Grantee Project: Redemptive Plastics

Artists: Alt_Chicago, in partnership with Happy Returns
Art Type: Functional Art
Grant Amount: $65,000

Redemptive Plastics

Austin is the largest community in Chicago, yet the narrative surrounding the community is often one of violence, crime, and disinvestment. One obvious signifier of disinvestment is accumulated trash, most commonly plastic. 

Communal assets, such as benches made from discarded plastic in the neighborhood, will be created and placed in the Austin community. Workshops will be held to recruit and train community residents who will be hired to collect, sort, wash and break down the plastic to reform into a functional art object.

The first sign of disinvestment is often visible in the form of trash,” said Dr. Curry Greene, COO of Alt_Chicago. “Redemptive Plastics endeavors to invest in our communities by using what has been discarded as a tool for teaching. Through this process we will reclaim what has been discarded and create community assets. Plastics as public seating is just the beginning. With this redemptive practice we hope to provide a system for generations to come.”

Jordan Campbell (alt_co-founder) A documentary photographer and arts educator whose social practice is rooted in advocacy for political and economic transformation within marginalized communities. Through his teaching artist roles and community activism, Campbell created a pedagogy of reform based in artistic expression. As a teacher at Austin Career Academy in Chicago, Campbell used his camera as a tool to give voice to people in need. Campbell serves as a member of The Chicago Avenue Corridor Improvement Study Team in partnership with Lamar Johnson Collaborative and The Chicago Department of Transportation.

In 2019, Campbell and Jon Veal founded Alt Space Chicago. alt_ was a culmination of their shared  understanding of the current separation between art, faith and community and their belief that artists could traverse all three. For alt_ there is no separation; and through this belief they seek to revitalize the cultures of Chicago through creative tangible acts of service. 

Since this merger alt_ has combatted food apartheid, through alt_Market, changed the narrative of Austin through Project Stamp, mobilized volunteers through Sunday Service while serving as an deterrent for violence, created environmental advancements for the communities through alt_[] and passed the torch through transformative pedagogy in the C.L.A.Y program.

Jon Veal (alt_co-founder) has forged a collaborative transdisciplinary practice that is informed by relationships, meaning that the community and spaces that he resides in often dictate the work and what form it takes. To understand one part is to understand all parts. Primarily focused on the capacity of symbolic gesture as a means of strategy, he uses his artistic agency as a platform for building communal spaces.

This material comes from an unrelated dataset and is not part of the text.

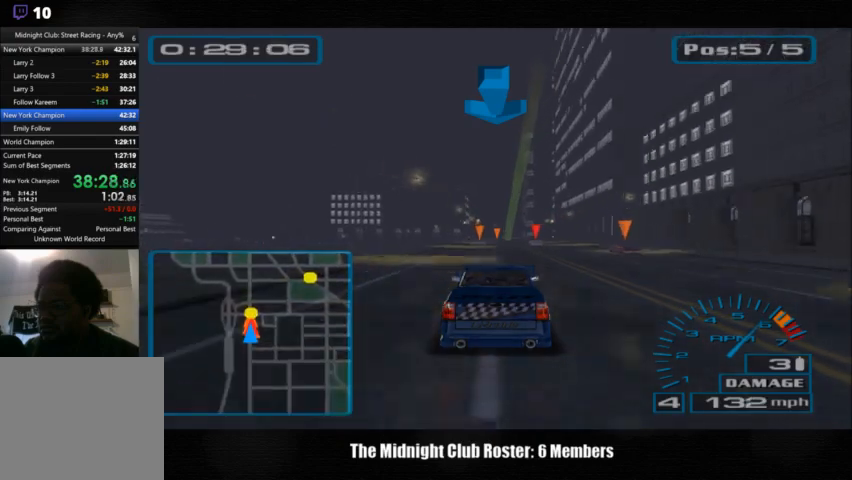
{"buttons": [], "left_stick": "center", "right_stick": "up", "events": []}
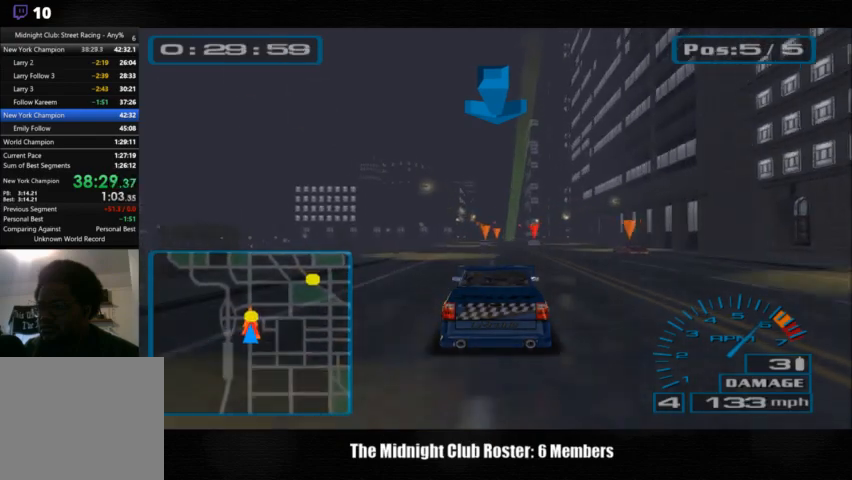
{"buttons": [], "left_stick": "center", "right_stick": "up", "events": []}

Veal has exhibited at Chicago Artist Department, Silent Funny, William Hill Gallery, Homewood Science Center, Chicago Cultural Ball, Kiss the Brain Gallery, Catich Gallery at St. Ambrose University and the Terrain Biennial representing Austin, Chicago.

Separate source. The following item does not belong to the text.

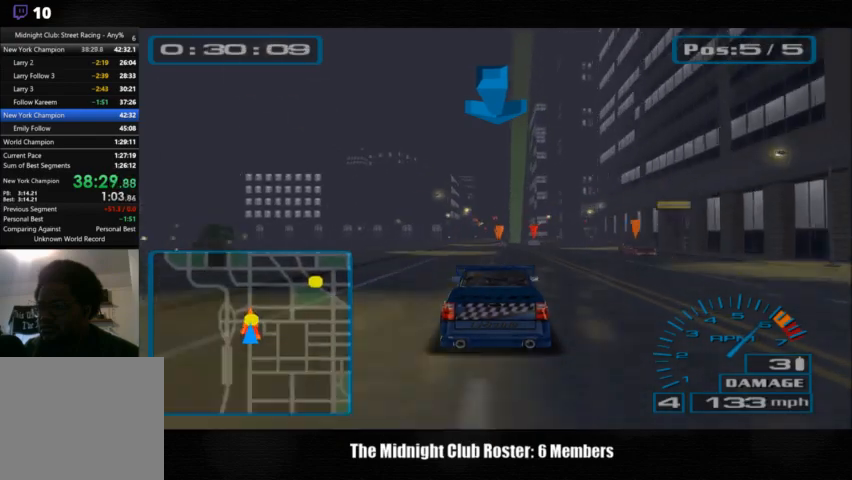
{"buttons": [], "left_stick": "center", "right_stick": "up", "events": []}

Veal was the first African American Artist in Residence at Oak Park Public Library. In 2019 Jon also held the Field/Work Artist in Residence at Chicago Artist Coalition. In 2020 he became a recipient of the 3Arts “Make A Wave” grant along with receiving the Spark grant from the Chicago Artist Coalition which is in recognition of exceptional artists working in Chicago.

2021 Jon was invited to join the Resource Global Chicago Cohort in addition to being the 2021 Spring Latham Fellow at IIT institute of Design. Veal serves on the auxiliary Board of Directors for The Design Museum of Chicago and on the Chicago Avenue Corridor Improvement Study Team in partnership with Lamar Johnson Collaborative and The Chicago Department of Transportation.

Tom Burtonwood (Happy Returns co-founder) is a Chicago-based multidisciplinary artist, curator and educator and Associate Professor at the School of the Art Institute of Chicago where they teach in the Departments of Contemporary Practices, Sculpture and Designed Objects. Through a range of media Burtonwood explores systems, structures and ways of seeing. He/they hold an MFA from Southern Illinois University (USA) and a BA from Loughborough College of Art (UK).

In addition to their academic work they have extensive experience in the non profit arts sector as Managing Editor and Director of Operations at Bridge Magazine / Bridge Art Fair respectively. Burtonwood is President of the board of Terrain Exhibitions, an Oak Park based not for profit arts organization that makes private space public through sculpture, installation, performance and interventions.

They have exhibited extensively both nationally and internationally. Recent local venues presenting Burtonwood’s work include Bert Green Fine Art, Chicago, IL; Chicago Cultural Center, Chicago, IL; Dock 6, Chicago, IL; Platform, Evanston; Riverside Art Center, Riverside, IL; DEMO Project, Springfield, IL; Terrain Biennial 2017, Oak Park, IL.

Burtonwood is co-director of Happy Returns, a creative studio located in the Austin community of Chicago. Happy Returns folds industrial processes into creative computing and robotics to produce a range of outcomes for the community. Clients include the Michael Reese Health Trust and the Hyde Park Art Center.

Cody Norman (Happy Returns co-founder) is a Chicago-based artist, designer, and educator. He currently serves as part-time faculty in the Sculpture and Designed Objects departments at the School of the Art Institute of Chicago. He graduated with a BFA from SAIC in 2016 and earned an MFA in 3D Design from Cranbrook Academy of Art in 2020. Norman works with both digital and analog fabrication processes to transform recycled and bio plastics into functional art objects.

Norman’s forms are inspired by biomimicry and sustainability. He designs, builds, and creatively misuses his own tools, such as the handheld plastic extrusion gun, which melts recycled plastic into improvisational organic forms. Norman uses a KUKA industrial robot, formerly a tool of mass production, to create one of a kind objects in unique ways.  His objects resemble nature but have a chaotic and unpredictable materiality, as well as an element of function alluding to the “usefulness” of plastic objects.

In addition to his solo studio practice, Norman is co-director of the creative studio Happy Returns with his studiomate Tom Burtonwood. Happy Returns weaves together research interests in robotics, materials, and digital imaging to produce a range of outcomes for commercial clients and art projects alike.

He has shown at the International Contemporary Furniture Fair (ICFF) – NYC, Interior Design Show (IDS) – Toronto, and Wasserman Projects – Detroit. His upcoming installation at Chicago Botanic Garden will be his largest work to date.